**Selected excerpt:**

CAPE CANAVERAL, Fla. (Reuters) - Amazon founder Jeff Bezos said on Tuesday his space transportation company, Blue Origin, plans about two more years of test flights before it will offer rides to passengers.

On Monday, Blue Origin successfully landed a suborbital rocket back at its launch site, a key step in its drive to make reusable rockets, the company said.

“This flight retired a lot of risk and validated of lot of the elements of the design,” Bezos, who founded Amazon.com Inc and owns the Washington Post newspaper, said in an interview.

Being able to refly a rocket will slash launch costs, a game-changer for the space industry, Bezos said.

“When you lower the cost of access to space very significantly you will change the markets, you will change what’s possible,” he said.

About two more years of test flights are planned before people will ride on the New Shepard spacecraft, Bezos said.

The vehicles are designed to carry six passengers about 62 miles (100 km) above Earth, breaching the boundary between the atmosphere and space. “We’ll enter into commercial operations when we’re ready. In my view, if you can think of another test to do, you do it,” Bezos said.

**Task set:**
**1)** In the Blue Origin article, how high above Earth are the New Shepard vehicles designed to carry passengers?
**2)** Reproduce word for word the part of the Blue Origin article starting with "CAPE CANAVERAL, Fla." and going on through "industry, Bezos said.".

**Excerpted records:**
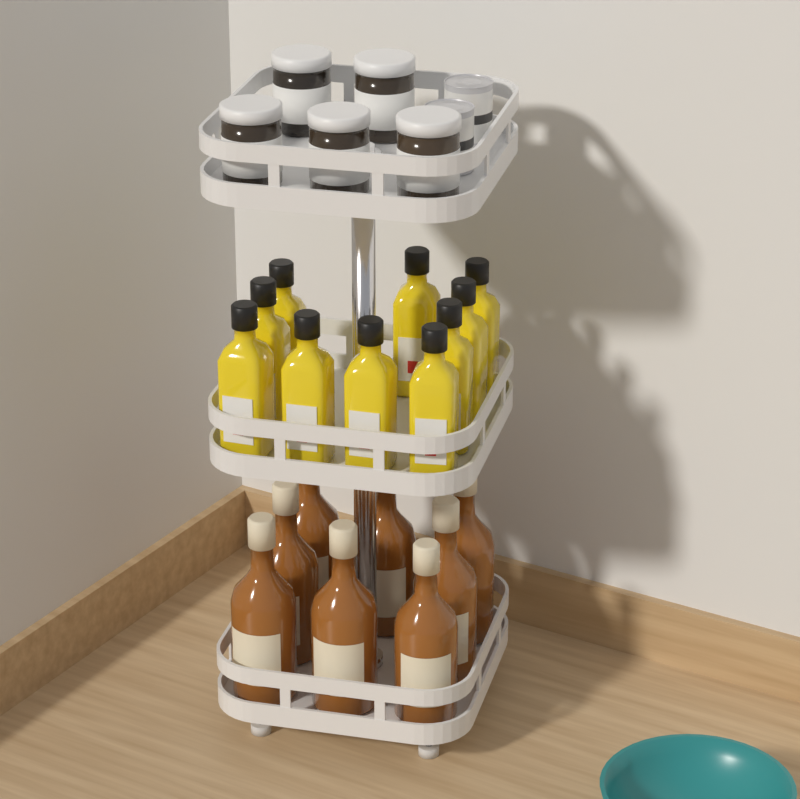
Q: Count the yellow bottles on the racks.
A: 10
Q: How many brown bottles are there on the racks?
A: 8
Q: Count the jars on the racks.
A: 5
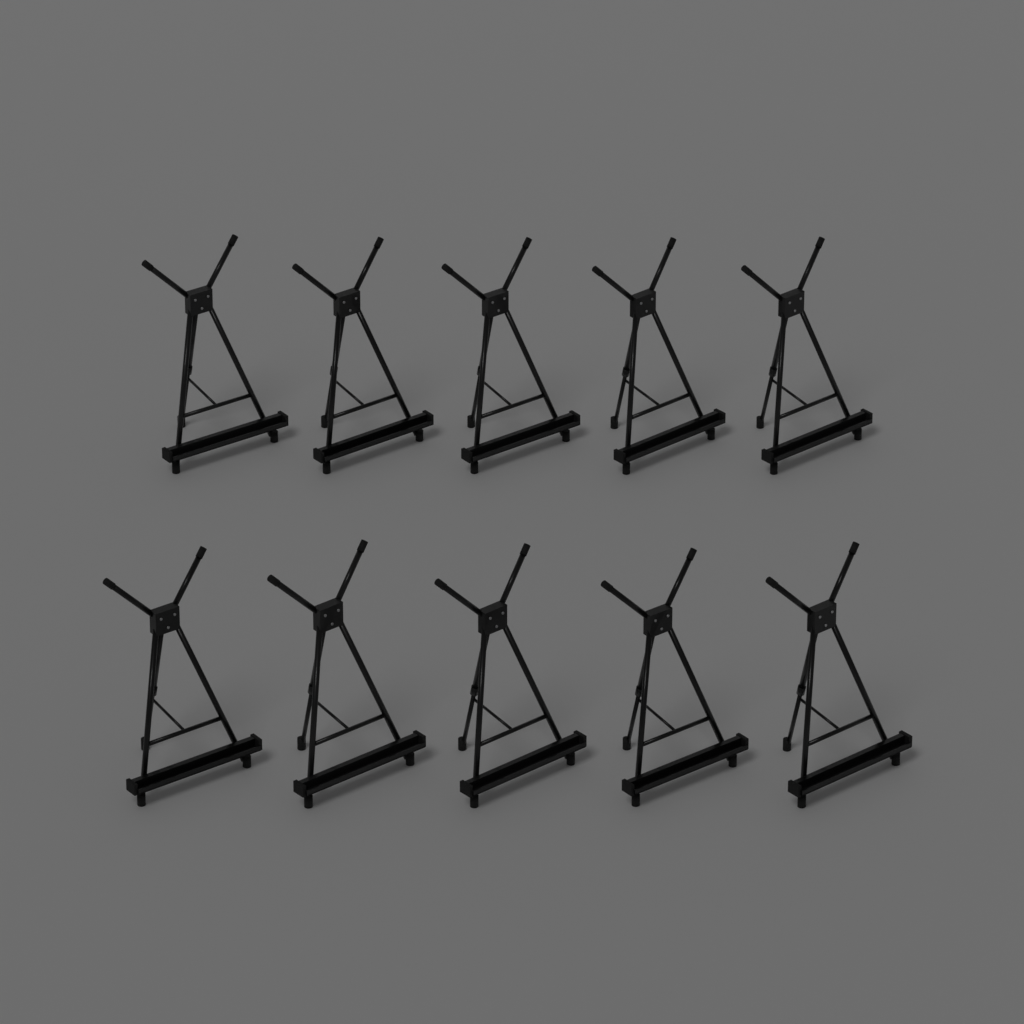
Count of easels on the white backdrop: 10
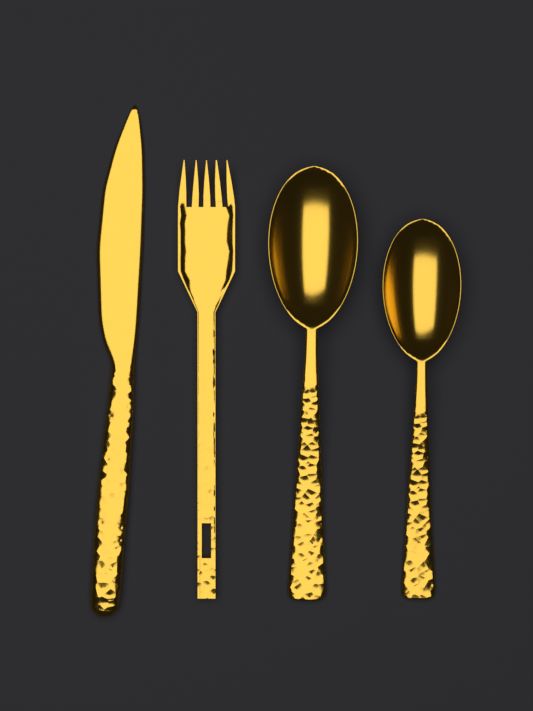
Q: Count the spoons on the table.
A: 2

**Outputs in order:**
**1)** About 62 miles (100 km) above Earth.

**2)**
CAPE CANAVERAL, Fla. (Reuters) - Amazon founder Jeff Bezos said on Tuesday his space transportation company, Blue Origin, plans about two more years of test flights before it will offer rides to passengers.

On Monday, Blue Origin successfully landed a suborbital rocket back at its launch site, a key step in its drive to make reusable rockets, the company said.

“This flight retired a lot of risk and validated of lot of the elements of the design,” Bezos, who founded Amazon.com Inc and owns the Washington Post newspaper, said in an interview.

Being able to refly a rocket will slash launch costs, a game-changer for the space industry, Bezos said.